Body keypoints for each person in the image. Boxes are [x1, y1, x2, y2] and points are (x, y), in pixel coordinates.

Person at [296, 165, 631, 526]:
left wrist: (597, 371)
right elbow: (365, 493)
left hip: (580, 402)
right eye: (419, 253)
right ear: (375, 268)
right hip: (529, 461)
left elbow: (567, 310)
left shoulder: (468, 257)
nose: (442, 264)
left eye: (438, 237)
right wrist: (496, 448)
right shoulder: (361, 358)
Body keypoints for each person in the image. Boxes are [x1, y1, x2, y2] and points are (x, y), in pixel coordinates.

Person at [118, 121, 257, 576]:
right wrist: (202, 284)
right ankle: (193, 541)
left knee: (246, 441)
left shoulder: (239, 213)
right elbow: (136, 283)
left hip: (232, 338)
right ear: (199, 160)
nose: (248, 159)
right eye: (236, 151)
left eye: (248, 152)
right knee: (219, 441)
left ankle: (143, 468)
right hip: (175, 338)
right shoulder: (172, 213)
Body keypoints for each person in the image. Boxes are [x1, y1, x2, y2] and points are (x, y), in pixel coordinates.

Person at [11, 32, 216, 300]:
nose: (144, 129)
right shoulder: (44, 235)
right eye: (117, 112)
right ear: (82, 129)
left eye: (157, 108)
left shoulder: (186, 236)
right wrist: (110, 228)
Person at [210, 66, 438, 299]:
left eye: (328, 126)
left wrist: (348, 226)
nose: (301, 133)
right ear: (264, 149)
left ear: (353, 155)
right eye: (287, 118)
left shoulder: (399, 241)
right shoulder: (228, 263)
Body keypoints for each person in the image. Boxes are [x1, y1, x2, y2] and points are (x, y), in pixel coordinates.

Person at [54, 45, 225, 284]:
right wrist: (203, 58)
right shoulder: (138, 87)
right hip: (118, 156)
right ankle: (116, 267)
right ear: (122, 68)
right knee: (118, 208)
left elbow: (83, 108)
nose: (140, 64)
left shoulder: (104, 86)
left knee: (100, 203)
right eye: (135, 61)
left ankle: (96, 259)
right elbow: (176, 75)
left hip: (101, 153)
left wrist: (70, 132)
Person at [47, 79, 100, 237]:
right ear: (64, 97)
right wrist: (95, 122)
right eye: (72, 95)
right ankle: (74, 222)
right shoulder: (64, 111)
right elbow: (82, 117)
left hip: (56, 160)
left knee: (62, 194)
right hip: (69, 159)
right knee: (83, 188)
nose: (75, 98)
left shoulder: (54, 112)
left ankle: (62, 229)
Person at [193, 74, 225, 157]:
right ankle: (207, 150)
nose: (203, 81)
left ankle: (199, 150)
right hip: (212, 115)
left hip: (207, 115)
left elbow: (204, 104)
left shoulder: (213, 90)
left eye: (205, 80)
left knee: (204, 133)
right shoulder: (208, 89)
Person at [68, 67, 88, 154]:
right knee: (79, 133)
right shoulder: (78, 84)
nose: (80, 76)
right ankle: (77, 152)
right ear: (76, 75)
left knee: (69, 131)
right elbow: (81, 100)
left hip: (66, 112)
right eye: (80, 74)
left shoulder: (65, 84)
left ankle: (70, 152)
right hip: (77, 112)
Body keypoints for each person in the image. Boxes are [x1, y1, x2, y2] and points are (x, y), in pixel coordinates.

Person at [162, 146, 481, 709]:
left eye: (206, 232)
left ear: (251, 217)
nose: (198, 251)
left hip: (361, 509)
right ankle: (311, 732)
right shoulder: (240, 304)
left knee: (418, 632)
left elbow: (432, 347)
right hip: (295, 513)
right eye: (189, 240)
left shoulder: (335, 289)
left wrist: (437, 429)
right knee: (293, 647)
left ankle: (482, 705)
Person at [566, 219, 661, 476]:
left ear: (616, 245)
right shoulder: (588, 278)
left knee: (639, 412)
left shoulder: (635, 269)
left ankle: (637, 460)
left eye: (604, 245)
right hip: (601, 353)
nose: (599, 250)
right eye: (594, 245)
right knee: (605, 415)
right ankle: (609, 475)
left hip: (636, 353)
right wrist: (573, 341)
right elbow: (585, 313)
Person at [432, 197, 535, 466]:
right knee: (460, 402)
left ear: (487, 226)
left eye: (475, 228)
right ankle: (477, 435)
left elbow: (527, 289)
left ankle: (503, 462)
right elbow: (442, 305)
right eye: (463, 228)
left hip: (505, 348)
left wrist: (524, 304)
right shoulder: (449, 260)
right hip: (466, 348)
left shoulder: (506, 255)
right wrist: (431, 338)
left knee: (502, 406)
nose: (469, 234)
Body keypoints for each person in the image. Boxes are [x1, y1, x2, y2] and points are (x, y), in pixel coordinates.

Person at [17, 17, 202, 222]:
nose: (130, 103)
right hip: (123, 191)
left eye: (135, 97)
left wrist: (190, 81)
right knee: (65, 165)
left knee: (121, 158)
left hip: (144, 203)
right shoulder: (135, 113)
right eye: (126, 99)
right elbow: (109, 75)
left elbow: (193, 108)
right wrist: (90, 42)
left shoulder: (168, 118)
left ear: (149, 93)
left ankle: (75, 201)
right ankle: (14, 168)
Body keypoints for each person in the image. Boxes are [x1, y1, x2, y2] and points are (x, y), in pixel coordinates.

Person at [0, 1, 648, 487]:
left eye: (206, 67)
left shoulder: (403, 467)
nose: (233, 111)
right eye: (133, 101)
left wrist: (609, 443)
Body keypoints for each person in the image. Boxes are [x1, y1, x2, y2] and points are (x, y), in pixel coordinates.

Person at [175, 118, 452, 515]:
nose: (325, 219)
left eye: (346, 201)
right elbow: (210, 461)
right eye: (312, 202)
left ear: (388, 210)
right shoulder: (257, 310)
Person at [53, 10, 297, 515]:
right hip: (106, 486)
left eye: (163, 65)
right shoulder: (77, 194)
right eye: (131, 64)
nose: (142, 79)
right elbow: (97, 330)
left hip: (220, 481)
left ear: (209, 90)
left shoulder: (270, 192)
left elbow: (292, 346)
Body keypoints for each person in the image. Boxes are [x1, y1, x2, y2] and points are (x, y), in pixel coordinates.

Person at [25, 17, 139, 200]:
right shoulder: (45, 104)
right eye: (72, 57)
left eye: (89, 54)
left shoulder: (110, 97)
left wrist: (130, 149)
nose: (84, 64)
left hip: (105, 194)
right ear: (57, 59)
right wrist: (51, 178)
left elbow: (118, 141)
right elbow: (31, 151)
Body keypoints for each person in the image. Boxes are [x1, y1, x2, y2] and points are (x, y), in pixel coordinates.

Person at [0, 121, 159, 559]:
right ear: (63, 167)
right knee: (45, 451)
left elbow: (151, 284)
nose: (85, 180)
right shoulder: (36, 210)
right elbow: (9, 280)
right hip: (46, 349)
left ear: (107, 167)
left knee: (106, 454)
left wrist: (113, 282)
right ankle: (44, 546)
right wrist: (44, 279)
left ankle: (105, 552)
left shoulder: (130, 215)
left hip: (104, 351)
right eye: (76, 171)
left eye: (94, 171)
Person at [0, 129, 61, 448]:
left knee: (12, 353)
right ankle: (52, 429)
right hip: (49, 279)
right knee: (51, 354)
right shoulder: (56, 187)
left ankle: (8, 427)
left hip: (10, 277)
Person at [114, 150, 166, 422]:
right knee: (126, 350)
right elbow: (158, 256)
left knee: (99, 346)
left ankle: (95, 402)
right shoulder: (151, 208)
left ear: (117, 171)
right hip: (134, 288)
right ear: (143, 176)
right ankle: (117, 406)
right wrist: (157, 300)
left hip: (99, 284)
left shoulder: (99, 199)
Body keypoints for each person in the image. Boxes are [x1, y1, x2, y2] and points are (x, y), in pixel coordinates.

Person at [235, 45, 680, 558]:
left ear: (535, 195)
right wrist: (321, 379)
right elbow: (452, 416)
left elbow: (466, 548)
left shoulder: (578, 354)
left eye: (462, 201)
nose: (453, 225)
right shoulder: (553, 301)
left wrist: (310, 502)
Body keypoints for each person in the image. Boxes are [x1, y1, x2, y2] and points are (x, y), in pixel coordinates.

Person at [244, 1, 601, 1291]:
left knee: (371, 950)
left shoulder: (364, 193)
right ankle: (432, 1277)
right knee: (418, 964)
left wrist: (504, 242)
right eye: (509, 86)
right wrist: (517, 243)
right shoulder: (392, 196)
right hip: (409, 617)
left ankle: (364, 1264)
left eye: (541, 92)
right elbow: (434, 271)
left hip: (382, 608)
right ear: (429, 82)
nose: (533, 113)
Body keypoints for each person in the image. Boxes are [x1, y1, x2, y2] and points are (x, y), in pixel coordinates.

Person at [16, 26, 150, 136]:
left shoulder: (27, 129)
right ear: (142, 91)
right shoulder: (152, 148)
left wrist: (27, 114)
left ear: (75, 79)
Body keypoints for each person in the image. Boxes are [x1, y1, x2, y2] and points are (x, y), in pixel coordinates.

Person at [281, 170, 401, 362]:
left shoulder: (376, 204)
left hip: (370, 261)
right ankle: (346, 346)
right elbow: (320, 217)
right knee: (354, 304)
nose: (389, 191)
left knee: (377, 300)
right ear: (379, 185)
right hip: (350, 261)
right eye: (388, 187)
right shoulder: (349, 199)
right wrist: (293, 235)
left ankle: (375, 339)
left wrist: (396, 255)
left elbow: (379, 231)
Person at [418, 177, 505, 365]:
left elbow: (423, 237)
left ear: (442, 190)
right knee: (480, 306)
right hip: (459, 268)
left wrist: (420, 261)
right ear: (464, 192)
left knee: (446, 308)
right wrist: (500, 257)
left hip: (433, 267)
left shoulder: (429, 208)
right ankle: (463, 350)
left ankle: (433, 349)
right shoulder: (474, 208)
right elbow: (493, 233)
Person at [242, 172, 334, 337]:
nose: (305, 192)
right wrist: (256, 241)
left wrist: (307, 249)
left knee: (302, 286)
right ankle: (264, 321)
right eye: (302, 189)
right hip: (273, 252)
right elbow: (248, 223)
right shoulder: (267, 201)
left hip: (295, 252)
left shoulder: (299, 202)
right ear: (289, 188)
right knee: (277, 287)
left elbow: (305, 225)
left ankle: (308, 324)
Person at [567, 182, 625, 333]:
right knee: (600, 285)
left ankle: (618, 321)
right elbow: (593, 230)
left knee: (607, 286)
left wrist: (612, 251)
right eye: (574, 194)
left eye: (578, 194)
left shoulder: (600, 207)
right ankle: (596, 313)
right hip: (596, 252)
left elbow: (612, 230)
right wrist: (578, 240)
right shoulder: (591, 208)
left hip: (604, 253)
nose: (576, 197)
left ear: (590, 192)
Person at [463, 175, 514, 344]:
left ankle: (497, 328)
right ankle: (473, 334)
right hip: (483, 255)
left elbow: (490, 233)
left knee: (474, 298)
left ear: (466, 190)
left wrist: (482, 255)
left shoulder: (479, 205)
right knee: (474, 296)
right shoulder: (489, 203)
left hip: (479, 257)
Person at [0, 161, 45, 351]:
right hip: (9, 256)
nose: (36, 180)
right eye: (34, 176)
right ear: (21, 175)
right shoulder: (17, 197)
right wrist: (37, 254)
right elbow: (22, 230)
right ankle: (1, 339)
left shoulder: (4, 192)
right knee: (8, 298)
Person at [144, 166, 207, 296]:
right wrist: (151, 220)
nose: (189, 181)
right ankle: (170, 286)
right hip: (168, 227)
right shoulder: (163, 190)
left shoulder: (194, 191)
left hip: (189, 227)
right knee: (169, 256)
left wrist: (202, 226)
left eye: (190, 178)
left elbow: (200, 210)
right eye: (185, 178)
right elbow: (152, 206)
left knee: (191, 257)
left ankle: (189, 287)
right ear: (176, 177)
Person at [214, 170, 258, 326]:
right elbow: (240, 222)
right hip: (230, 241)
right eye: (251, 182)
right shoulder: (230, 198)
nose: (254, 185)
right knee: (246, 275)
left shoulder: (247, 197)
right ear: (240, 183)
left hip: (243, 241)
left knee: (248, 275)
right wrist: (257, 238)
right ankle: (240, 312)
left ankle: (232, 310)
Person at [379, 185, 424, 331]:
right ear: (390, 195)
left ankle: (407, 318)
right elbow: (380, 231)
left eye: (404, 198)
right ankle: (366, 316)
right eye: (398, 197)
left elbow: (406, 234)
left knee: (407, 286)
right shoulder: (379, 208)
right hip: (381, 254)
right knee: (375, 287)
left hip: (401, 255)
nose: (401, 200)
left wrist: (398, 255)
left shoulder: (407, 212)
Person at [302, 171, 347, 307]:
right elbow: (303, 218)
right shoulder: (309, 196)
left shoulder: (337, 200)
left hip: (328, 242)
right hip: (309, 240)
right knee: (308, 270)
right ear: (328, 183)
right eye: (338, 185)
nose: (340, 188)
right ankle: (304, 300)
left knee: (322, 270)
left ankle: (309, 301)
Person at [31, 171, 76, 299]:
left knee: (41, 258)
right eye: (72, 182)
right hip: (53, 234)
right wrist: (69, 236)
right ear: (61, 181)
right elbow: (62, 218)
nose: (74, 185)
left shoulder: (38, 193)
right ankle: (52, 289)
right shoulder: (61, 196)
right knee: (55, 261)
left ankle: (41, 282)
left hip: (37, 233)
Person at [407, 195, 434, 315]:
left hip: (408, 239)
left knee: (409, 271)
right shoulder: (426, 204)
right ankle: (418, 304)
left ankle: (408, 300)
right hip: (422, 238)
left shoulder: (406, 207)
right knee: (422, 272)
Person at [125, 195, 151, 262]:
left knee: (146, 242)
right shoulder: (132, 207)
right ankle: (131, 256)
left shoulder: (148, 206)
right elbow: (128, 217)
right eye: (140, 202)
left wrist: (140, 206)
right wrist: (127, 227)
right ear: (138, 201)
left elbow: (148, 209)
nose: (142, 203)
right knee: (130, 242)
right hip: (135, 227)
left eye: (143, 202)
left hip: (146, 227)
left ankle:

● ● ● ● ● ● ●

All lines in the listing above between the line with "left knee: (502, 406)" and the line with "left hip: (144, 203)", inclusive, should be set down exactly, and no line outside that range.

Solved problem ->
left knee: (502, 406)
nose: (469, 234)
Body keypoints for each person in the image. Boxes are [x1, y1, x2, y2] and points are (x, y), in pixel coordinates.

Person at [17, 17, 202, 222]:
nose: (130, 103)
right hip: (123, 191)
left eye: (135, 97)
left wrist: (190, 81)
right knee: (65, 165)
left knee: (121, 158)
left hip: (144, 203)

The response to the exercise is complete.